William III of England died on March 8, 1702 and his sister-in-law Anne succeeded him. This blogger and author, Andrea Zuvich, takes great issue with the commonly accepted idea that he died because of a fall from his horse:
“William III died in a riding accident.” How many times have I heard this? According to the evidence, this was almost certainly not the case. William III had a constant battle with his lungs and it was a problem with his lungs that lead to his death – not merely falling from his horse. . . .
She presents evidence from his autopsy and concludes:
In plain English, he died from pneumonia: his lungs were in a terrible state. He had suffered from chronic asthma throughout his life, and as we know, pneumonia is most likely to occur in those who are elderly, very young, or chronically ill. William was chronically ill. Even in our own time, people die from pneumonia regularly throughout the world.

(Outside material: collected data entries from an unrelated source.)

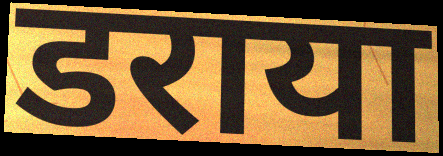
डराया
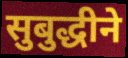
सुबुद्धीने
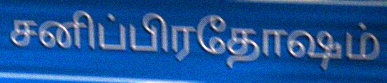
சனிப்பிரதோஷம்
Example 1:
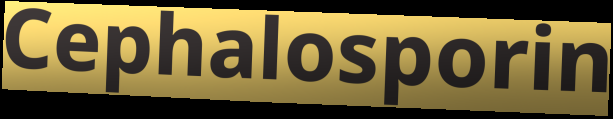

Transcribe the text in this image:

Cephalosporin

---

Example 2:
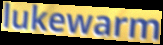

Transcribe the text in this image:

lukewarm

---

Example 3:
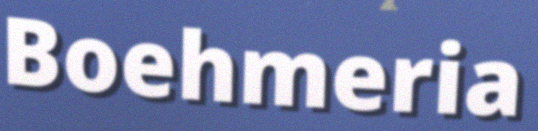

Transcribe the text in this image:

Boehmeria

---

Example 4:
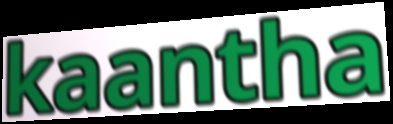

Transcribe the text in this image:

kaantha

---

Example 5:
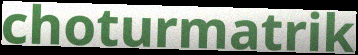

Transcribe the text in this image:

choturmatrik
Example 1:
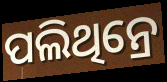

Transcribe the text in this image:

ପଲିଥିନ୍ରେ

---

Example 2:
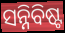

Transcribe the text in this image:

ସନ୍ନିବିଷ୍ଟ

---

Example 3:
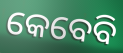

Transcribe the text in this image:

କେବେବି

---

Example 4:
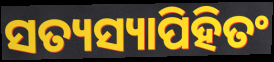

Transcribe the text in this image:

ସତ୍ୟସ୍ୟାପିହିତଂ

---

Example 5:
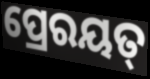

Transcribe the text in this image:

ପ୍ରେରୟତ୍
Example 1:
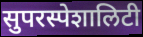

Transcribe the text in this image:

सुपरस्पेशालिटी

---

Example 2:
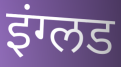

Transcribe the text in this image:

इंग्लड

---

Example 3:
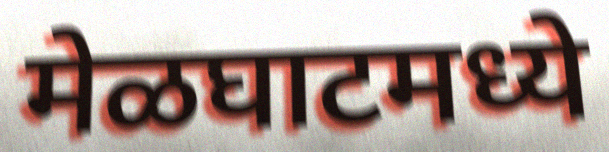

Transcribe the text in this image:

मेळघाटमध्ये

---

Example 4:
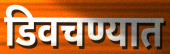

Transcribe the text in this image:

डिवचण्यात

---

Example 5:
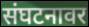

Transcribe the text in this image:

संघटनावर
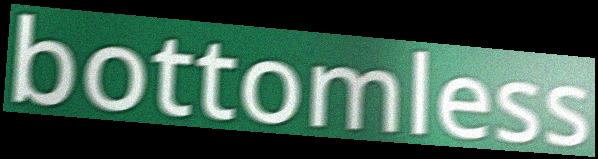
bottomless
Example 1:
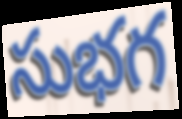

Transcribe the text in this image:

సుభగ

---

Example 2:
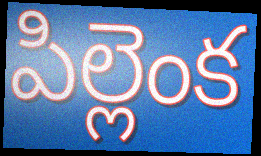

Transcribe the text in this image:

పిల్లెంక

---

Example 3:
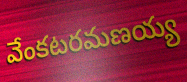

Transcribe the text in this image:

వేంకటరమణయ్య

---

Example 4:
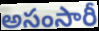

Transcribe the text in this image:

అసంసారీ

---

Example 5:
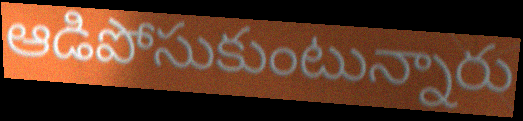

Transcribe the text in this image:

ఆడిపోసుకుంటున్నారు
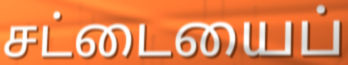
சட்டையைப்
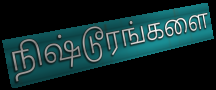
நிஷ்டூரங்களை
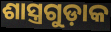
ଶାସ୍ତ୍ରଗୁଡ଼ାକ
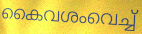
കൈവശംവെച്ച്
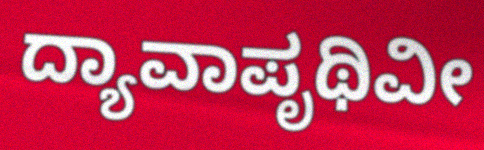
ದ್ಯಾವಾಪೃಥಿವೀ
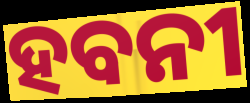
ହବନୀ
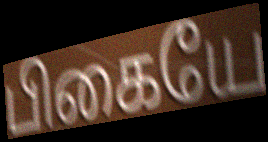
பிகையே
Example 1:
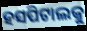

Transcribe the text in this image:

ହସପିଟାଲକୁ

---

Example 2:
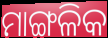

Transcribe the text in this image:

ମାଙ୍ଗଳିକ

So, what about the broken bone which has constantly been attributed to his death? . . .
It had been set and was okay:
Nonetheless, the Jacobites (followers of King James II) merrily toasted to the mole as the “gentleman in the black velvet waistcoat,” for pushing William towards the Grim Reaper – something they had attempted but been unable to do.
I feel quite sorry for William. By the time of his death, he had ruled alone as King since his wife Mary’s untimely death in 1694 and he had been the target of several unsuccessful assassination attempts. He knew he was despised because he was a foreigner – a Dutchman on the throne of England. He felt more comfortable around his fellow Dutchmen, but this only served to make him all the more unpopular. . . .
By 1702, of course, the Jacobites were backing James II's male heir, James Francis Edward Stuart, whom King Louis XIV of France recognized as King James III of England and VIII of Scotland when James II died in 1701.